Top of SOURCE TEXT

Data Science
“Data Science” has become a buzzword everybody have heard of – but not many really know what it designates. It is a global term representing all the methods to extract information from data. The methods can be of various type – scientific, algorithmic, the data can come from various source and under various format.
Data Science is a broad term. Within the project “Data Quality Explored” (QuaXP), we offer a course to give the tools for beginners and advanced learners to understand and study a part of the field: Data Quality for Machine Learning. Machine Learning is the part of Data Science which deals with solving problems from data using algorithms. It is an automated task, and the main issue for the scientist is to understand how the algorithm works, meaning how it uses the data that are fed to it and how it can be improved. To get a better idea about the course, visit the announcement post on the HOOU blog.
Why should Data Science be accessible for everybody? An example
We now got an idea of Data Science as a high scientific topic, mainly aimed to researchers, mathematicians and computer scientists. However, the numerous applications of Data Science in our daily life makes it a concern to everyone.
Many current societal applications exploit the potential of data science and the big amounts of data available. Sometimes, those applications can lead to weird or even shocking results.
In 2016, an international beauty contest took place online: Beauty.AI had the particularity to let machine learning algorithms decide on the winners. The idea was to get free of any human bias in the perception of beauty, the project being used later for gauging health from a picture of the face.

Bottom of SOURCE TEXT
Top of RECORDED INFORMATION

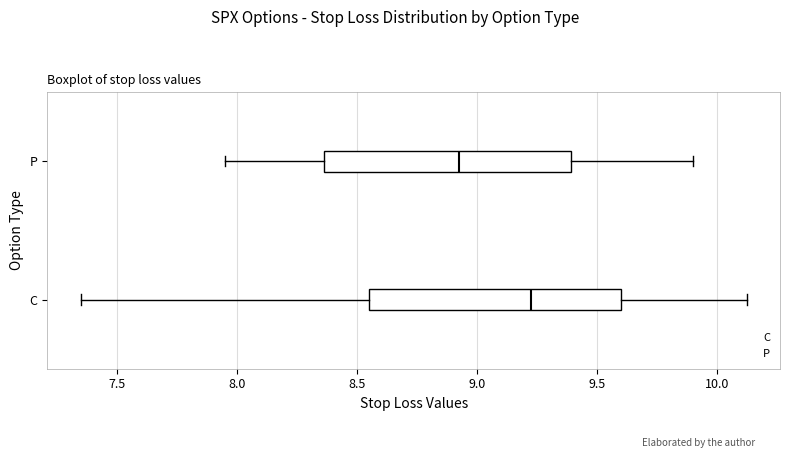

Reading bottom to top, transcribe this box plot: for each box, give where its median line is, the range the box spans, and where its two whiskers end, as read against the x-axis. The values are not printed on the chart, so give them approximately, as read against the axis.

C: median 9.25, box 8.55 to 9.60, whiskers 7.35 to 10.15
P: median 8.95, box 8.35 to 9.40, whiskers 7.95 to 9.90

Bottom of RECORDED INFORMATION

**REQUIRED WORK**
(a) Copy from the Data Science text the passage that starts with the words "Why should Data" and ends after "of the face.".
(b) In the Data Science text, turn the paragraph beginning "Data Science is a broad term" into a short bulleted list that keeps its main facts.

**PROBLEM SOLUTIONS**
(a)
Why should Data Science be accessible for everybody? An example
We now got an idea of Data Science as a high scientific topic, mainly aimed to researchers, mathematicians and computer scientists. However, the numerous applications of Data Science in our daily life makes it a concern to everyone.
Many current societal applications exploit the potential of data science and the big amounts of data available. Sometimes, those applications can lead to weird or even shocking results.
In 2016, an international beauty contest took place online: Beauty.AI had the particularity to let machine learning algorithms decide on the winners. The idea was to get free of any human bias in the perception of beauty, the project being used later for gauging health from a picture of the face.

(b)
- Data Science is a broad term.
- The project "Data Quality Explored" (QuaXP) offers a course for beginners and advanced learners on one part of the field: Data Quality for Machine Learning.
- Machine Learning is the part of Data Science that solves problems from data using algorithms.
- It is an automated task. The scientist's main issue is understanding how the algorithm uses the data fed to it and how it can be improved.
- An announcement post on the HOOU blog describes the course.